▶ Exercise description: Copy out every line of the material below, character for character, apart from the pictures.

# # # # # # #

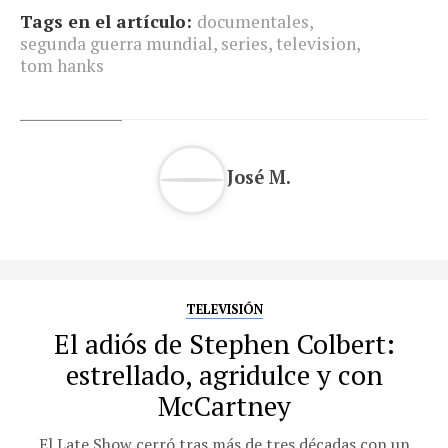
Tags en el artículo:
documentales
,
segunda guerra mundial
,
series
,
television
,
tom hanks
José M.
TELEVISIÓN
El adiós de Stephen Colbert:
estrellado, agridulce y con
McCartney
El Late Show cerró tras más de tres décadas con un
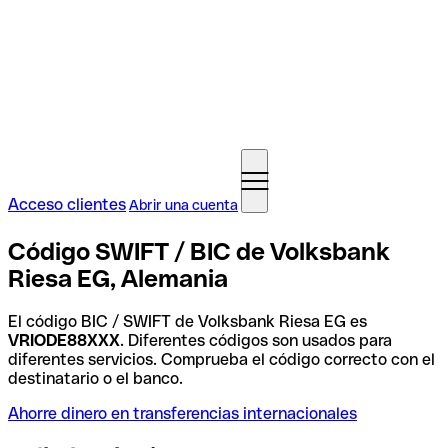
Acceso clientes
Abrir una cuenta
Código SWIFT / BIC de Volksbank
Riesa EG, Alemania
El código BIC / SWIFT de Volksbank Riesa EG es
VRIODE88XXX
. Diferentes códigos son usados para
diferentes servicios. Comprueba el código correcto con el
destinatario o el banco.
Ahorre dinero en transferencias internacionales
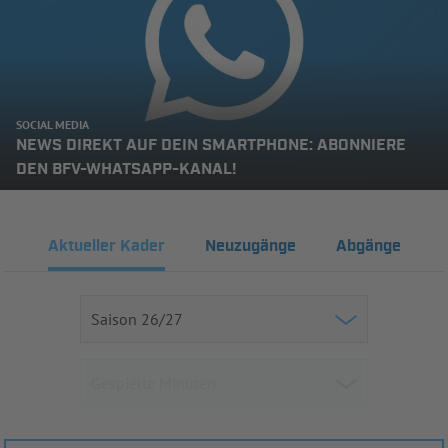
SOCIAL MEDIA
NEWS DIREKT AUF DEIN SMARTPHONE: ABONNIERE
DEN BFV-WHATSAPP-KANAL!
Aktueller Kader
Neuzugänge
Abgänge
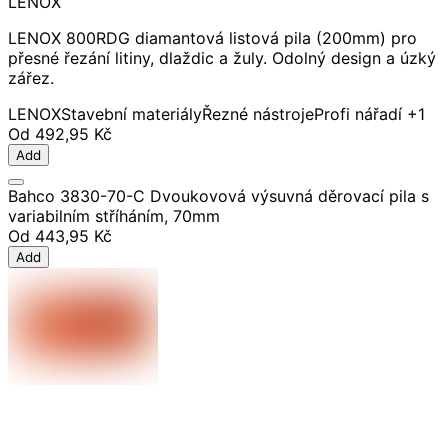
LENOX
LENOX 800RDG diamantová listová pila (200mm) pro
přesné řezání litiny, dlaždic a žuly. Odolný design a úzký
zářez.
LENOX
Stavební materiály
Řezné nástroje
Profi nářadí
+1
Od
492,95 Kč
Add
Bahco 3830-70-C Dvoukovová výsuvná děrovací pila s
variabilním stříháním, 70mm
Od
443,95 Kč
Add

# # # # # # #

▶ Exercise solution:
Tags en el artículo:
documentales
,
segunda guerra mundial
,
series
,
television
,
tom hanks
José M.
TELEVISIÓN
El adiós de Stephen Colbert:
estrellado, agridulce y con
McCartney
El Late Show cerró tras más de tres décadas con un
Acceso clientes
Abrir una cuenta
Código SWIFT / BIC de Volksbank
Riesa EG, Alemania
El código BIC / SWIFT de Volksbank Riesa EG es
VRIODE88XXX
. Diferentes códigos son usados para
diferentes servicios. Comprueba el código correcto con el
destinatario o el banco.
Ahorre dinero en transferencias internacionales
SOCIAL MEDIA
NEWS DIREKT AUF DEIN SMARTPHONE: ABONNIERE
DEN BFV-WHATSAPP-KANAL!
Aktueller Kader
Neuzugänge
Abgänge
LENOX
LENOX 800RDG diamantová listová pila (200mm) pro
přesné řezání litiny, dlaždic a žuly. Odolný design a úzký
zářez.
LENOX
Stavební materiály
Řezné nástroje
Profi nářadí
+1
Od
492,95 Kč
Add
Bahco 3830-70-C Dvoukovová výsuvná děrovací pila s
variabilním stříháním, 70mm
Od
443,95 Kč
Add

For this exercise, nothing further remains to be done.